**Exercise inputs:**
------------------------------------------------------------

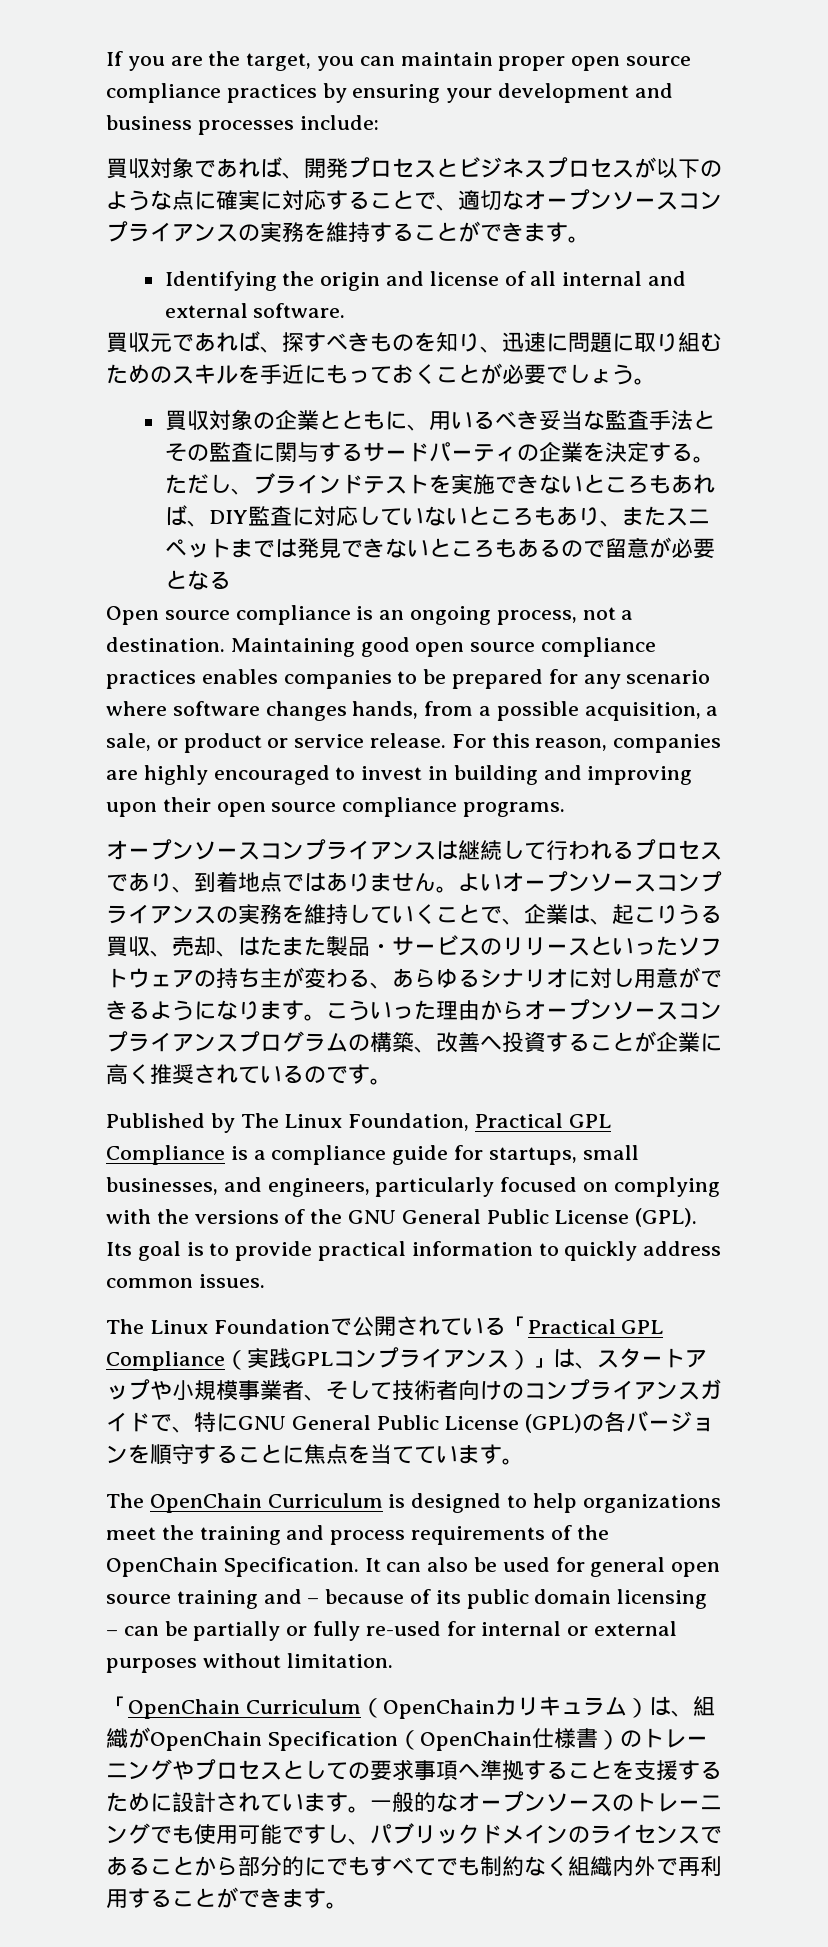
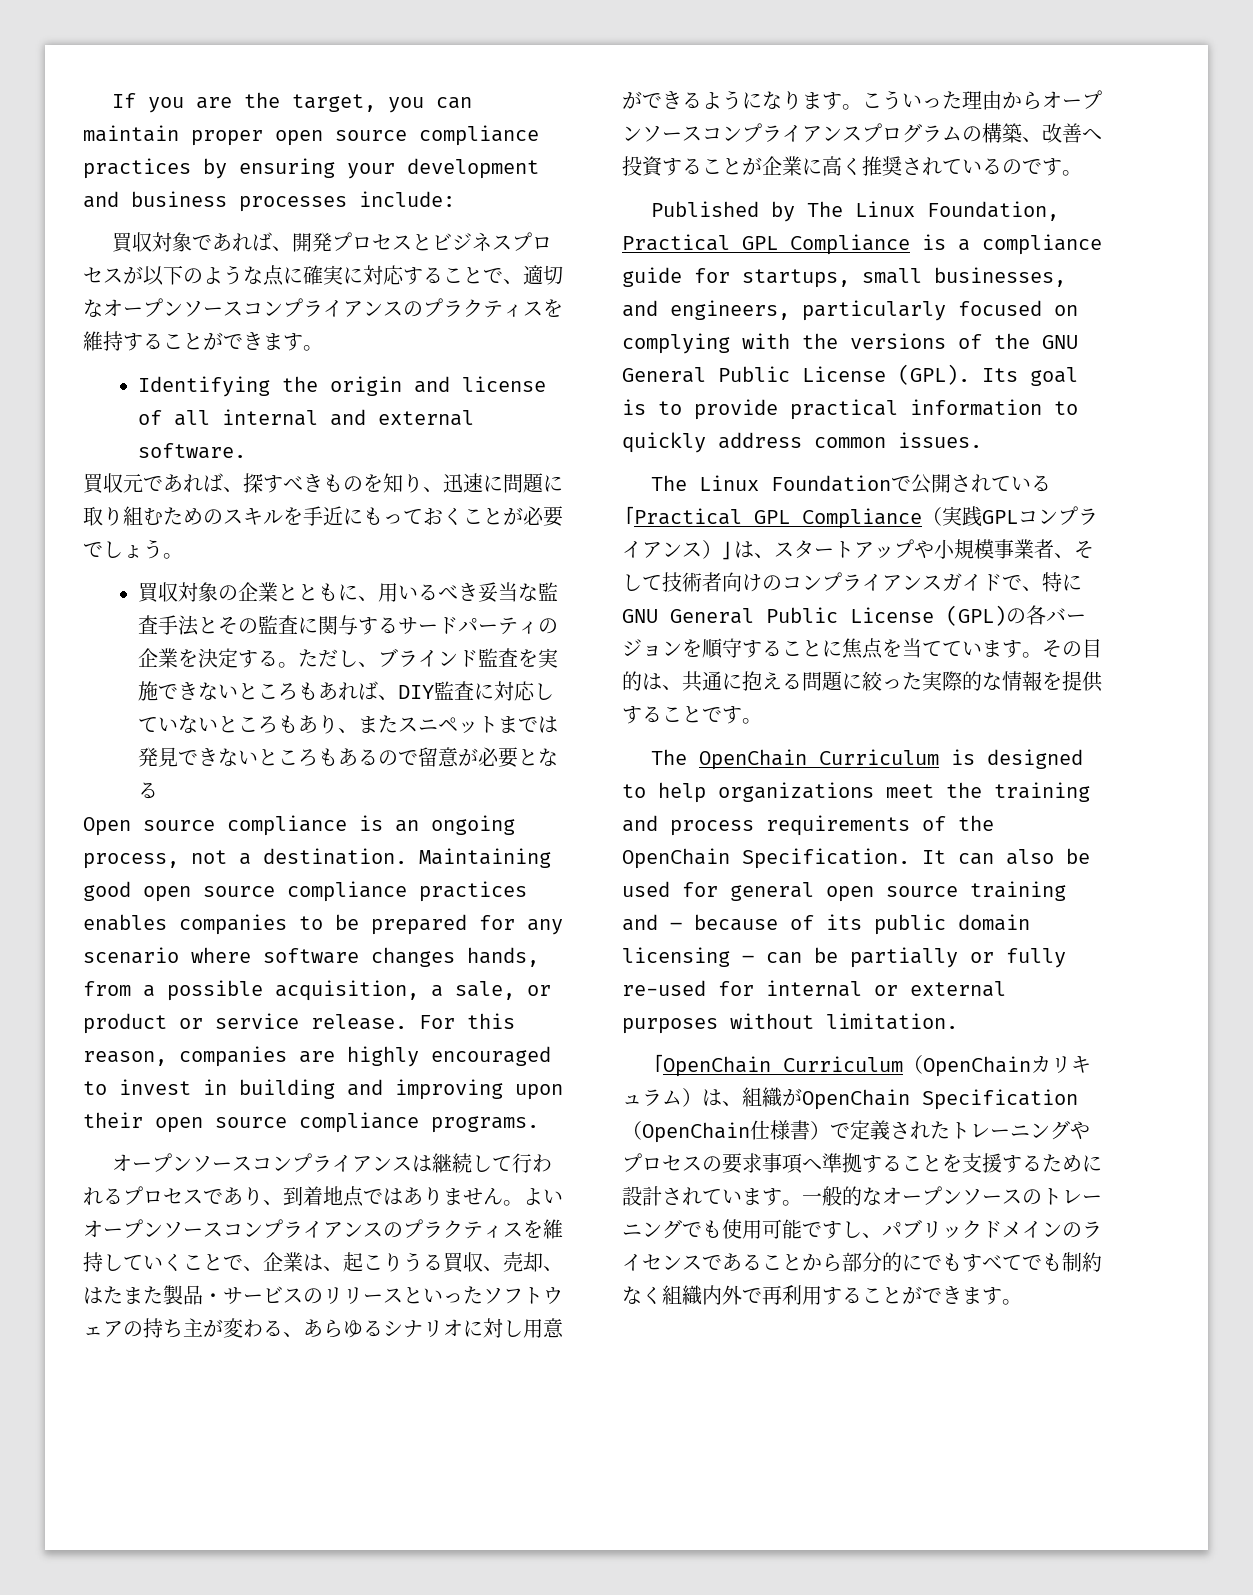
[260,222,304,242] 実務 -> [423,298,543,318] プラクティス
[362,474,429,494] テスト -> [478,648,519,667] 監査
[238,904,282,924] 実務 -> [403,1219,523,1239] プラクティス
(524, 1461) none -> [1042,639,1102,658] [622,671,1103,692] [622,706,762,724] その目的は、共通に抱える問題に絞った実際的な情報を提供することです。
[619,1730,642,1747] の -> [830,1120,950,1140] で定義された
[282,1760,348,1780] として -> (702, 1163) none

------------------------------------------------------------

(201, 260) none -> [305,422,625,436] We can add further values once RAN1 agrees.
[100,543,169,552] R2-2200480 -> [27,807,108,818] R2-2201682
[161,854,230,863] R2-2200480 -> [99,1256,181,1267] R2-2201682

------------------------------------------------------------

**Activity:** Every line where "プラクティス" appears must be returned from the listing above.

**Written answer:**
[260,222,304,242] 実務 -> [423,298,543,318] プラクティス
[238,904,282,924] 実務 -> [403,1219,523,1239] プラクティス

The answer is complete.